Sibling's Name(s): Ryan - sister

Parent's First Name(s): Jordan & Leslie

Parent's Last Name(s): Maxon

Mutation or Deletion: Deletion

Diagnosis Date: 07/07/2020


How did you feel when your child was first diagnosed?

Hearing Koolen-de Vries for the first time was very overwhelming. When Bowen was first diagnosed he was 1 of 6 at our Children’s Hospital, stretching five states in the Midwest. Thankfully our care team was quick to establish a care plan and that feeling of overwhelmed faded into acceptance and determination.
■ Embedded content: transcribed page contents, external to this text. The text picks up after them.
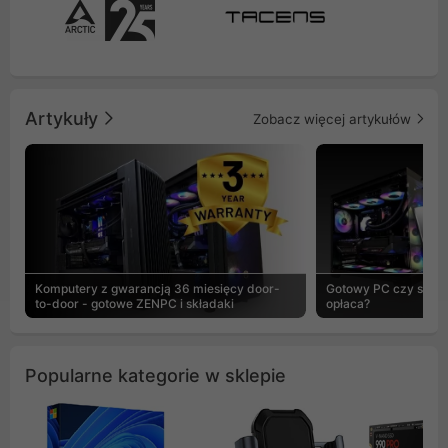
Artykuły
Zobacz więcej artykułów
Komputery z gwarancją 36 miesięcy door-
Gotowy PC czy skład
to-door - gotowe ZENPC i składaki
opłaca?
Popularne kategorie w sklepie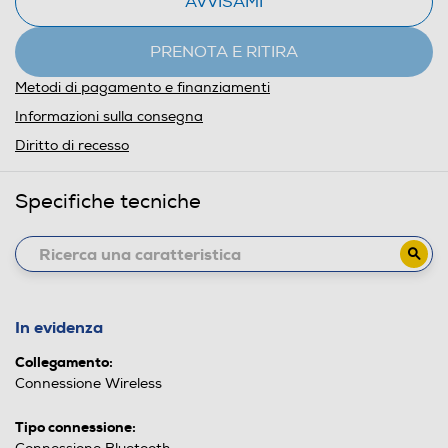
AVVISAMI
PRENOTA E RITIRA
Metodi di pagamento e finanziamenti
Informazioni sulla consegna
Diritto di recesso
Specifiche tecniche
In evidenza
Collegamento:
Connessione Wireless
Tipo connessione: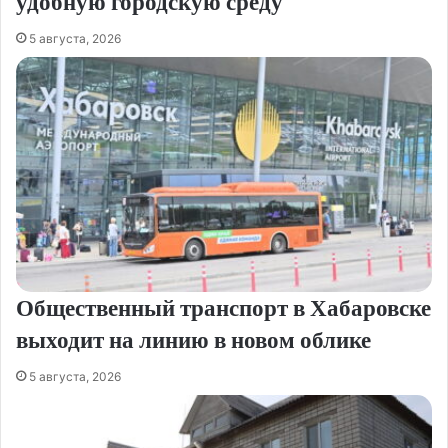
удобную городскую среду
5 августа, 2026
Общественный транспорт в Хабаровске
выходит на линию в новом облике
5 августа, 2026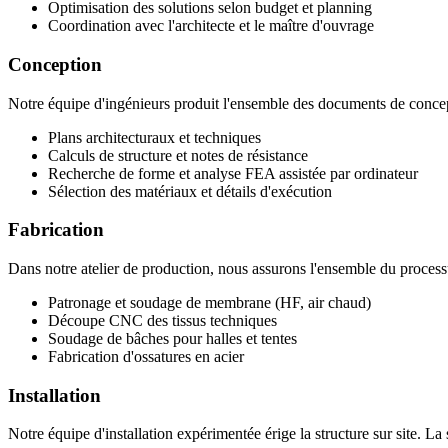
Optimisation des solutions selon budget et planning
Coordination avec l'architecte et le maître d'ouvrage
Conception
Notre équipe d'ingénieurs produit l'ensemble des documents de conce
Plans architecturaux et techniques
Calculs de structure et notes de résistance
Recherche de forme et analyse FEA assistée par ordinateur
Sélection des matériaux et détails d'exécution
Fabrication
Dans notre atelier de production, nous assurons l'ensemble du process
Patronage et soudage de membrane (HF, air chaud)
Découpe CNC des tissus techniques
Soudage de bâches pour halles et tentes
Fabrication d'ossatures en acier
Installation
Notre équipe d'installation expérimentée érige la structure sur site. La 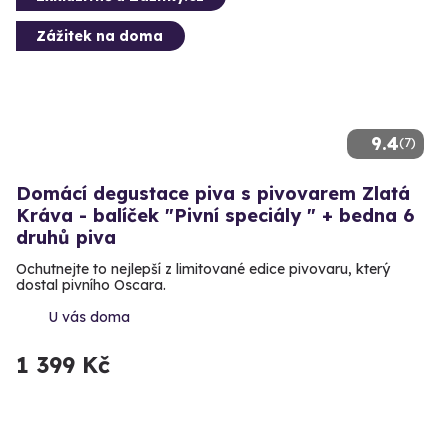
Zážitek na doma
9.4
(7)
Domácí degustace piva s pivovarem Zlatá
Kráva - balíček "Pivní speciály " + bedna 6
druhů piva
Ochutnejte to nejlepší z limitované edice pivovaru, který
dostal pivního Oscara.
U vás doma
1 399 Kč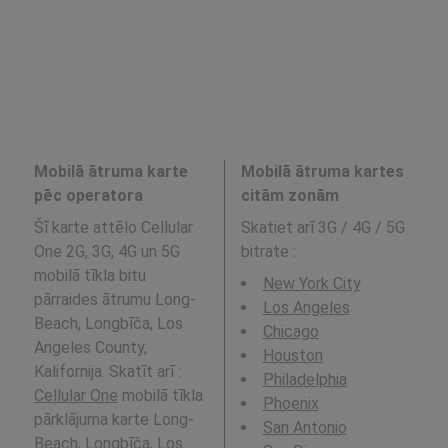
Mobilā ātruma karte
Mobilā ātruma kartes
pēc operatora
citām zonām
Šī karte attēlo Cellular
Skatiet arī 3G / 4G / 5G
One 2G, 3G, 4G un 5G
bitrate
:
mobilā tīkla bitu
New York City
pārraides ātrumu Long-
Los Angeles
Beach, Longbīča, Los
Chicago
Angeles County,
Houston
Kalifornija. Skatīt arī :
Philadelphia
Cellular One
mobilā tīkla
Phoenix
pārklājuma karte Long-
San Antonio
Beach, Longbīča, Los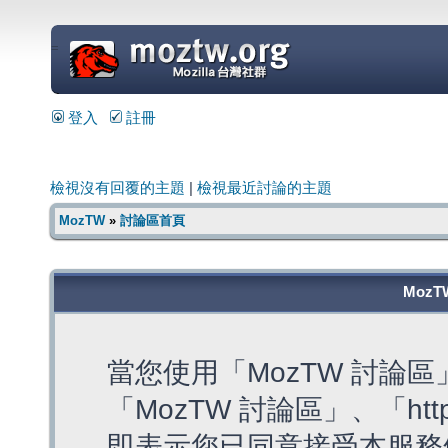
=
登入
註冊
檢視沒有回覆的主題
|
檢視最近討論的主題
MozTW
»
討論區首頁
MozT
當您使用「MozTW 討論
「MozTW 討論區」、「https:
即表示您已同意接受本服務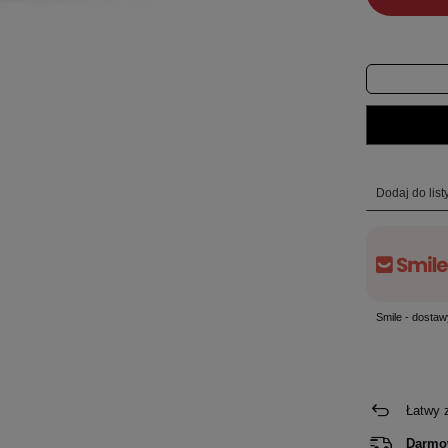
Dodaj do lis
Smile - dostaw
Łatwy 
Darmo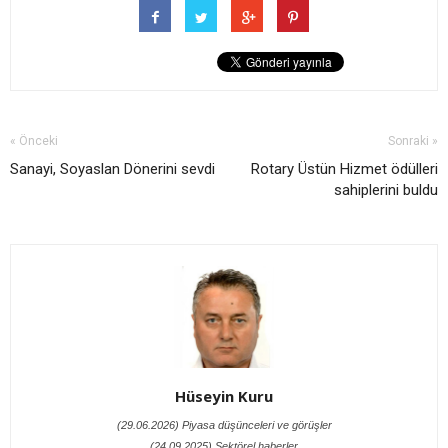
« Önceki
Sonraki »
Sanayi, Soyaslan Dönerini sevdi
Rotary Üstün Hizmet ödülleri
sahiplerini buldu
Hüseyin Kuru
(29.06.2026) Piyasa düşünceleri ve görüşler
(24.09.2025) Sektörel haberler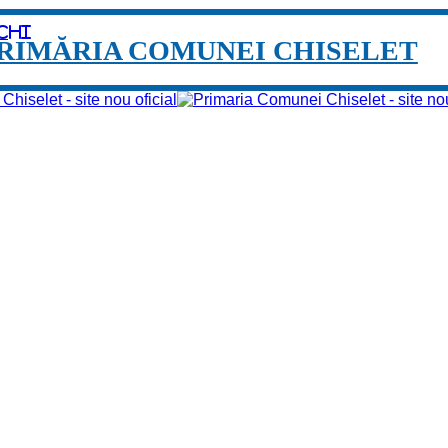
chi
RIMĂRIA COMUNEI CHISELET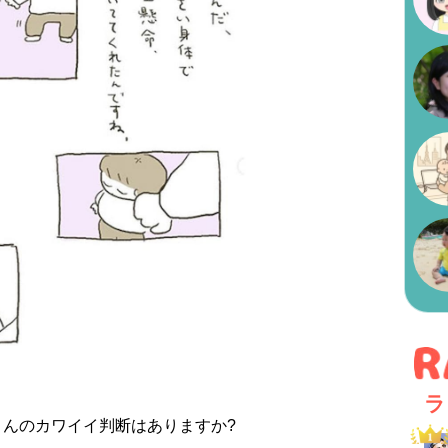
ラ
んのカワイイ判断はありますか?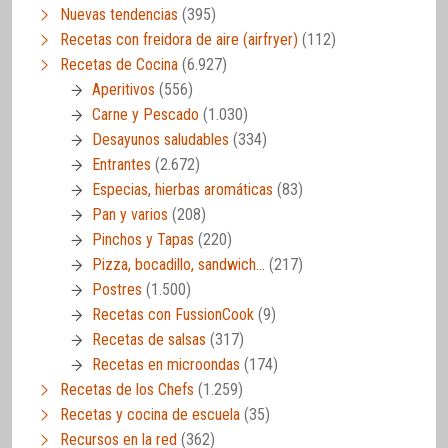
Nuevas tendencias
(395)
Recetas con freidora de aire (airfryer)
(112)
Recetas de Cocina
(6.927)
Aperitivos
(556)
Carne y Pescado
(1.030)
Desayunos saludables
(334)
Entrantes
(2.672)
Especias, hierbas aromáticas
(83)
Pan y varios
(208)
Pinchos y Tapas
(220)
Pizza, bocadillo, sandwich…
(217)
Postres
(1.500)
Recetas con FussionCook
(9)
Recetas de salsas
(317)
Recetas en microondas
(174)
Recetas de los Chefs
(1.259)
Recetas y cocina de escuela
(35)
Recursos en la red
(362)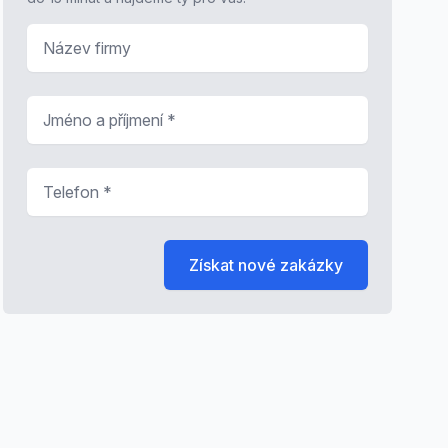
Název firmy
Jméno a příjmení
*
Telefon
*
Získat nové zakázky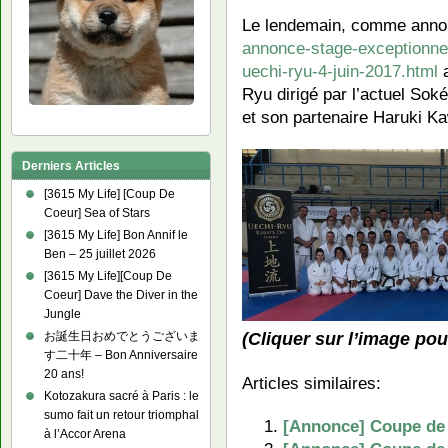
Le lendemain, comme ann
annonce-stage-exceptionnel
uechi-ryu-4-juin-2017.html
a
Ryu dirigé par l’actuel So
et son partenaire Haruki K
Derniers Articles
[3615 My Life] [Coup De
Coeur] Sea of Stars
[3615 My Life] Bon Annif le
Ben – 25 juillet 2026
[3615 My Life][Coup De
Coeur] Dave the Diver in the
Jungle
(Cliquer sur l’image pour
お誕生日おめでとうございま
す二十年 – Bon Anniversaire
20 ans!
Articles similaires:
Kotozakura sacré à Paris : le
sumo fait un retour triomphal
[Annonce] Coupe de 
à l’Accor Arena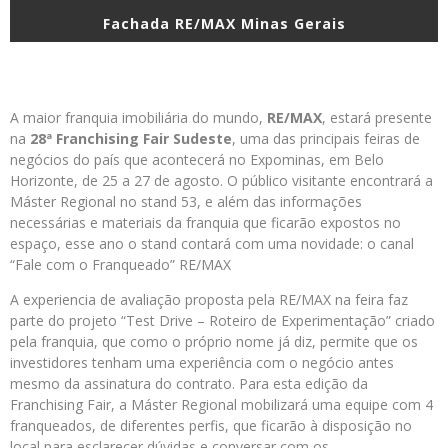
Fachada RE/MAX Minas Gerais
A maior franquia imobiliária do mundo,
RE/MAX
, estará presente
na
28ª Franchising Fair Sudeste
, uma das principais feiras de
negócios do país que acontecerá no Expominas, em Belo
Horizonte, de 25 a 27 de agosto. O público visitante encontrará a
Máster Regional no stand 53, e além das informações
necessárias e materiais da franquia que ficarão expostos no
espaço, esse ano o stand contará com uma novidade: o canal
“Fale com o Franqueado” RE/MAX
A experiencia de avaliação proposta pela RE/MAX na feira faz
parte do projeto “Test Drive – Roteiro de Experimentação” criado
pela franquia, que como o próprio nome já diz, permite que os
investidores tenham uma experiência com o negócio antes
mesmo da assinatura do contrato. Para esta edição da
Franchising Fair, a Máster Regional mobilizará uma equipe com 4
franqueados, de diferentes perfis, que ficarão à disposição no
local para esclarecer dúvidas e conversar com os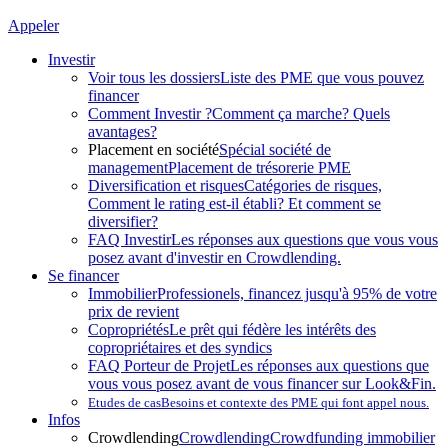
Appeler
Investir
Voir tous les dossiers
Liste des PME que vous pouvez
financer
Comment Investir ?
Comment ça marche? Quels
avantages?
Placement en société
Spécial société de
management
Placement de trésorerie PME
Diversification et risques
Catégories de risques,
Comment le rating est-il établi? Et comment se
diversifier?
FAQ Investir
Les réponses aux questions que vous vous
posez avant d'investir en Crowdlending.
Se financer
Immobilier
Professionels, financez jusqu'à 95% de votre
prix de revient
Copropriétés
Le prêt qui fédère les intérêts des
copropriétaires et des syndics
FAQ Porteur de Projet
Les réponses aux questions que
vous vous posez avant de vous financer sur Look&Fin.
Etudes de cas
Besoins et contexte des PME qui font appel nous.
Infos
Crowdlending
Crowdlending
Crowdfunding immobilier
We, along with his team of specialists, are determined that Bowen will never feel limited because of his KdVS diagnosis.

What does your KdVS individual love the most?

Bowen has had a love for hockey since infancy. He is quite popular at our local hockey rink.

How has KdVS affected your entire family?

KdVS has made our family celebrate the small victories. We no longer sweat unmet “milestones” and know that every child develops at their own pace. Watching our younger child help guide her older brother is one of the blessings that comes with KdVS. We know he has helped shape her into a kind and patient leader.

What is the biggest misconception about being a KdVS parent or an individual with KdVS?

We are always told “I don’t know how you do it” in reference to the doctor and therapist appointments that come with having a medically complex child. We always say that we do it just as anyone else would, we love our child and will do whatever he needs to have a happy and healthy life. While people may think they wouldn’t be able to balance the needs of a kiddo like Bowen we know that they would make it work just like we have. Being a parent comes with a hectic schedule regardless of the medical status your child has.

What would you tell newly diagnosed parents about KdVS?

Take it one day, one appointment at a time. A new diagnosis is overwhelming, but we have a community of KdVS families willing to support new and veteran families when the load gets heavy.

Why are you asking people to donate to the KdVS Foundation?

We want to create awareness of KdVS within our community for Bowen. We have always been very open about his syndrome and the challenges he faces as we never want him to feel like it should be hidden. Raising funds for research and awareness of KdVS is one of the best ways we know to show him that.